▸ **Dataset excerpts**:
----------------

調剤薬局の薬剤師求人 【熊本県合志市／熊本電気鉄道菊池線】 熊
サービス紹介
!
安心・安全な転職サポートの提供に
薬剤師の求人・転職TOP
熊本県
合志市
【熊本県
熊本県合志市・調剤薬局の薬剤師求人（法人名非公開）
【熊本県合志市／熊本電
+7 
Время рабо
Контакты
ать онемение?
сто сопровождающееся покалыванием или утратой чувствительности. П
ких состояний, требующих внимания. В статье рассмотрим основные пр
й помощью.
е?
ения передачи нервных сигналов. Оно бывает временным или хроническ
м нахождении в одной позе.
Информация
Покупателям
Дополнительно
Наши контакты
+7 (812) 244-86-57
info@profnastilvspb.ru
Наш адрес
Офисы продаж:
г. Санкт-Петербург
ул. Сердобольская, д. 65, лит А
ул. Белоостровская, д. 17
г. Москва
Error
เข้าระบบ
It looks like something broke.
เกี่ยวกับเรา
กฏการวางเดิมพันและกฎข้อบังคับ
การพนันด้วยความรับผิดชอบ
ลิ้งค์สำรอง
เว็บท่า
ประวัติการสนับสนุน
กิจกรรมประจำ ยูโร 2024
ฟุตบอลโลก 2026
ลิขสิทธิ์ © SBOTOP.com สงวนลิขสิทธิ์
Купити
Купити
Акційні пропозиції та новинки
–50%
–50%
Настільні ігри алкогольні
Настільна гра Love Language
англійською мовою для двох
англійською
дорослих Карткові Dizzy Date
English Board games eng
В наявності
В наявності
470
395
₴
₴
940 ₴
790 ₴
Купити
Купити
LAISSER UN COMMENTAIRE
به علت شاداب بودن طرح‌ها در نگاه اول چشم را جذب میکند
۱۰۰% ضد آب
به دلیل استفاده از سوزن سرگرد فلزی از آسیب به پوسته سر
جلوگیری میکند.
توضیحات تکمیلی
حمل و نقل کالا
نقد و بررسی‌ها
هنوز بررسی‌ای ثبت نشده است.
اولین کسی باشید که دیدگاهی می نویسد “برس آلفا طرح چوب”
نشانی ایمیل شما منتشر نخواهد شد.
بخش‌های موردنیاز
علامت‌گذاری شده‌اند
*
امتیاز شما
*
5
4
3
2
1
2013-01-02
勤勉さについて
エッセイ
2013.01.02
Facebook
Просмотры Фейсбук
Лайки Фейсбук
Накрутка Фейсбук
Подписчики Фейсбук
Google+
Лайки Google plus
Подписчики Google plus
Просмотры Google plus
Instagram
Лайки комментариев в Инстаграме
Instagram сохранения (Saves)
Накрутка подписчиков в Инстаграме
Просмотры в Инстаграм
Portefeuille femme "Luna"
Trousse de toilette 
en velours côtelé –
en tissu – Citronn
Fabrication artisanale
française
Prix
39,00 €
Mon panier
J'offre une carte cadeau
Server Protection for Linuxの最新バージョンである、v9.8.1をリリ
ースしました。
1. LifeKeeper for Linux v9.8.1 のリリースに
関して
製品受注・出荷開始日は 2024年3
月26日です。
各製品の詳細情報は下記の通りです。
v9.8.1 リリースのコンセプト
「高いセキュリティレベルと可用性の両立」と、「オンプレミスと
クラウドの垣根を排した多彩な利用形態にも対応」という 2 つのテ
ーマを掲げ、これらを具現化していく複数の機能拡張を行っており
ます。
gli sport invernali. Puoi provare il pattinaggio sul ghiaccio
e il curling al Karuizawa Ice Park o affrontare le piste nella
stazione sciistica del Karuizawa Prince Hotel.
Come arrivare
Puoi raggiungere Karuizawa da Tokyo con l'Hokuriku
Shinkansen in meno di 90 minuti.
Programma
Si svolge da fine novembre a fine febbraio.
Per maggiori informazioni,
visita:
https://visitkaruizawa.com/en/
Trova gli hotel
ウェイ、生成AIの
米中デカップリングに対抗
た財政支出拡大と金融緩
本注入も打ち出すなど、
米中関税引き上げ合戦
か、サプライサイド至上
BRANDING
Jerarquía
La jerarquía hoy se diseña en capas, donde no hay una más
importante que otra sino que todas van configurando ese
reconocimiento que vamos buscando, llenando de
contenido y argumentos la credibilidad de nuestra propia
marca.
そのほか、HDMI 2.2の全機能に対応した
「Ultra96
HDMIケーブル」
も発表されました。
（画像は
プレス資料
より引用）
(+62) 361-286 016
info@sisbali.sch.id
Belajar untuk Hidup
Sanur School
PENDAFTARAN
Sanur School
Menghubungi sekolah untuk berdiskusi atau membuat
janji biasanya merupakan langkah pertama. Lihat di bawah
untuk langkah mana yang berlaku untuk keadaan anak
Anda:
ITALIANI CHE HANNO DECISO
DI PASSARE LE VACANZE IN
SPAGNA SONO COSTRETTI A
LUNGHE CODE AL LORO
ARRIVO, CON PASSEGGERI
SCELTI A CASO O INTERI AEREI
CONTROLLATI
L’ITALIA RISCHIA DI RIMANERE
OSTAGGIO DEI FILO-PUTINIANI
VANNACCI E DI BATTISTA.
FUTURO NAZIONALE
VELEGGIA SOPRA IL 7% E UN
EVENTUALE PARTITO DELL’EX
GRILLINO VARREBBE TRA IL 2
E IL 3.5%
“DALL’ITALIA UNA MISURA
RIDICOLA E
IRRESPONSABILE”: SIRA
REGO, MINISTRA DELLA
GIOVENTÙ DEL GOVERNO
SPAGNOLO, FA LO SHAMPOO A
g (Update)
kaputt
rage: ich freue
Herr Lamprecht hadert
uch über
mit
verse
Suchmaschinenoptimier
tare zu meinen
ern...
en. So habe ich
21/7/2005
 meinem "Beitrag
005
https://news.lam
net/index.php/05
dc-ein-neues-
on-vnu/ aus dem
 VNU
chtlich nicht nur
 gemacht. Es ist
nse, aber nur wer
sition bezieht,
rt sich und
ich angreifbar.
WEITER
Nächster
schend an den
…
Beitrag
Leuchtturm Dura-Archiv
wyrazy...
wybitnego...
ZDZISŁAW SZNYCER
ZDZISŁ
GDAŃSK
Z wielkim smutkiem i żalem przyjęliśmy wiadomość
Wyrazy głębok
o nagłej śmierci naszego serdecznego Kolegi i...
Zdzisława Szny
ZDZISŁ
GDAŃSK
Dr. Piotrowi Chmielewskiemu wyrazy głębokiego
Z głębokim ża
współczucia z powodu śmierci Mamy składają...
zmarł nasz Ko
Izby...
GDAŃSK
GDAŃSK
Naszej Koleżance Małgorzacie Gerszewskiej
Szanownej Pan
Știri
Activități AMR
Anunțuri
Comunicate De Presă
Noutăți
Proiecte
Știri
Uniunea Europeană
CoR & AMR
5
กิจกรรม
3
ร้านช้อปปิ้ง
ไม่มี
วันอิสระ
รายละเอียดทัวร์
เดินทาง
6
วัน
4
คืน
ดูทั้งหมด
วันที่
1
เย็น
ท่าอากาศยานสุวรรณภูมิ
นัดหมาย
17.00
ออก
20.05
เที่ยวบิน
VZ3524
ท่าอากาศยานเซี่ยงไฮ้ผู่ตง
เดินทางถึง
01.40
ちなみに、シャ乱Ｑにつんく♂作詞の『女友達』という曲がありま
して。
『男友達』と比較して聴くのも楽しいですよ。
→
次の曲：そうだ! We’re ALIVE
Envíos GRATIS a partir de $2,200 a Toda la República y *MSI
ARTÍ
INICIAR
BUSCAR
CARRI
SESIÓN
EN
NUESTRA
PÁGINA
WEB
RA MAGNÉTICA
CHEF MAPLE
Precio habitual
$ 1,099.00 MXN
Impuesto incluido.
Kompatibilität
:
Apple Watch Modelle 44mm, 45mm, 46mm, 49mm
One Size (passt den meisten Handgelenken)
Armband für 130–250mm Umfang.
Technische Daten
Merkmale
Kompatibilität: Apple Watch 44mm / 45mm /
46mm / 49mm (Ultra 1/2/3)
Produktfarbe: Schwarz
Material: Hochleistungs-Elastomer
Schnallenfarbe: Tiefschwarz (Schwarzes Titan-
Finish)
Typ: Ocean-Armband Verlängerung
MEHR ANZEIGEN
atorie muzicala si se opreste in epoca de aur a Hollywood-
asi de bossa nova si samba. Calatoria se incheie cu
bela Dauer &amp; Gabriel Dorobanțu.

----------------

▸ **Instruction**: Taking the entries above, print exactly the lines starting at the line with "reconocimiento que vamos" and ending at the line with "GIOVENTÙ DEL GOVERNO", both included.

▸ **Output for this exercise**:
reconocimiento que vamos buscando, llenando de
contenido y argumentos la credibilidad de nuestra propia
marca.
そのほか、HDMI 2.2の全機能に対応した
「Ultra96
HDMIケーブル」
も発表されました。
（画像は
プレス資料
より引用）
(+62) 361-286 016
info@sisbali.sch.id
Belajar untuk Hidup
Sanur School
PENDAFTARAN
Sanur School
Menghubungi sekolah untuk berdiskusi atau membuat
janji biasanya merupakan langkah pertama. Lihat di bawah
untuk langkah mana yang berlaku untuk keadaan anak
Anda:
ITALIANI CHE HANNO DECISO
DI PASSARE LE VACANZE IN
SPAGNA SONO COSTRETTI A
LUNGHE CODE AL LORO
ARRIVO, CON PASSEGGERI
SCELTI A CASO O INTERI AEREI
CONTROLLATI
L’ITALIA RISCHIA DI RIMANERE
OSTAGGIO DEI FILO-PUTINIANI
VANNACCI E DI BATTISTA.
FUTURO NAZIONALE
VELEGGIA SOPRA IL 7% E UN
EVENTUALE PARTITO DELL’EX
GRILLINO VARREBBE TRA IL 2
E IL 3.5%
“DALL’ITALIA UNA MISURA
RIDICOLA E
IRRESPONSABILE”: SIRA
REGO, MINISTRA DELLA
GIOVENTÙ DEL GOVERNO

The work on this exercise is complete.